Hmi Pekanbaru - Ada banyak literatur yang membahas “pragmatisme”. Kata ini sendiri memiliki porsi dalam kajian-kajian filsafat barat. Salah satunya dalam buku philosophy of education mendefinisikannya sebagai berikut, “The pragmatist proceeds from the basic premise that the human capability of theorizing is integral to intelligent practice. Theory and practice are not separate spheres; rather, theories and distinctions are tools or maps for finding our way in the world”.
Artinya pragmatisme dalam kacamata filsafat menitikberatkan analisa pada tindakan manusia. Sebagai turunan dari materialisme dan empirisisme yang melihat kebenaran pada aspek material (nyata), pragmatisme memandang bahwa teori pada dasarnya adalah alat untuk memenuhi tujuan hidup manusia di dunia.
Memang pada dasarnya Manusia tidak dapat terlepas dengan kebutuhan material, akan tetapi yang dimaksud dalam kajian pragmatisme adalah nilai guna atau manfaat yang dapat dirasakan bagi kehidupan khalayak ramai / masyarakat bukan dirinya sendiri (individual). Tersirat bahwa pragmatisme yang sebenarnya mengarah pada kebermanfaatan pada semua komponen masyarakat.
Yang menjadi masalah adalah terjadinya Radikalisme Pragmatis Materialistis yaitu, kemutlakan berfikir pragmatis/manfaat secara kebendaan. Karena pada dasarnya Ideologi Pragmatisme merupakan paham yang bersifat Absolutisme artinnya, adanya upaya mengarah pada pemutlakan nilai guna dan manfaat.
Misalnya, mahasiswa tersebut tidak mau melakukan kegiatan ilmiah jika tidak memperoleh insentif uang yang benar-benar sesuai, mencukupi dan layak bagi dirinya. Bukan pada upaya pemerolehan nilai pengetahuan dan pemahaman yang kongkret dibutuhkan oleh pengembangan kemampuan. Walaupun di luar bidang ilmunya sekalipun.
Dalam hal ini, bukan tataran menolak kekreatifitasan dan inovasi. Akan tetapi lebih pada level menolak faktor Determinisme yang terdapat dalam paham Pragmatisme. Artinya menolak pada arah berfikir yang menyatakan bahwa satu-satunya faktor yang menentukan segala kehidupan adalah nilai guna dan manfaat. Apalagi jika ditambah dengan arah berfikir yang meterialistis.

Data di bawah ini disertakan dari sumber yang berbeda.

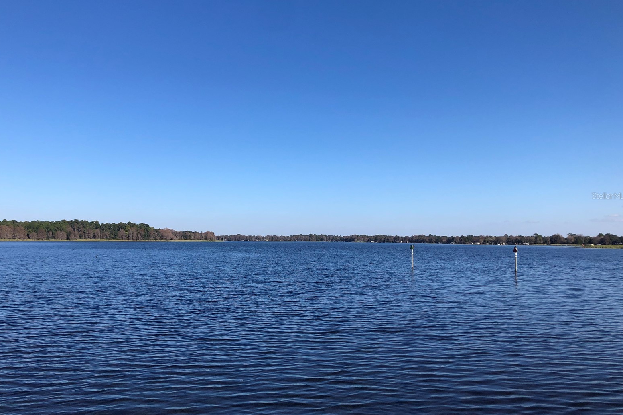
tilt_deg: +5.8
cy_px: 196
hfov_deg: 61.9
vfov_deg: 43.6
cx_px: 309
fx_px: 519
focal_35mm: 30
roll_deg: +0.2
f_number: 1.8
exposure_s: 1/2404
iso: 20
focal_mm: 4
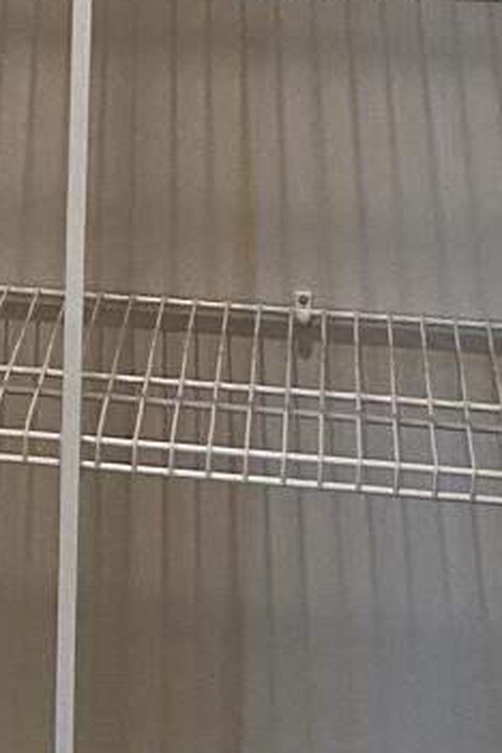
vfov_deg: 13.2
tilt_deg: -11.1
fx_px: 3221
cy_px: 36
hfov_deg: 8.6
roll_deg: +0.1
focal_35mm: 154
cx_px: -390
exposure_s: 1/60
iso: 125
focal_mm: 4.25
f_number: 1.8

Orientasi ilmiah dalam pendidikan pun mengalami perubahan paradigma menjadi orientasi Pragmatisme Materialistis yang pada akhirnya menghasilkan generasi-generasi yang korup. Wajar saja jika kasus korupsi tidak kehabisan stock untuk memproduksi dan memperkenalkan aktor-aktor baru. Karena Pendidikan yang menjdi agen pencetak generasi masa depan sudah kerap dengan budaya Pragmatisme Materialistis.
Ini sungguh sebuah kondisi yang sangat ironis, ada sebuah pembusukan makna ilmiah. Mahasiswa bukan lagi berfikir mencari ilmu untuk mengabdi kepada masyarakat. Akan tetapi berfikir pada level bagaimana mencari keuntungan sebanyak-banyaknya untuk dirinya dengan menggunakan kegiatan ilmiah sebagai saham.
Jika seperti ini jangan berharap mahasiswa yang dulunya dianggap sebagai agen pengawas dan pengawal Pemerintah dapat berfikir kritis terhadap kebijakan pemerintah. Ia pun mudah tersandra oleh insentif materialistis yang diberikan pemerintah sebagai upaya MENINA BOBO Kan. Ia pasti sibuk dengan kegiatan yang dapat memperoleh materi untuk dirinya dan dapat mengangkat citranya. Ia cenderung mau-mau saja menerima sesuatu, yang penting untung buat dirinya.
Asas Praduga pun hilang, bahkan berubah mejadi rutinitas. Paradigma tersebut harus segera dirubah sebelum menjadi budaya yang mengakar, seharusnya mahasiswa dapat menjadikan bidang ilmu yang digelutnya sebagai wujud pengabdian pada bangsa dan tidak boleh lengah dengan kondisi-kondisi yang tidak sebagaimana mestinya.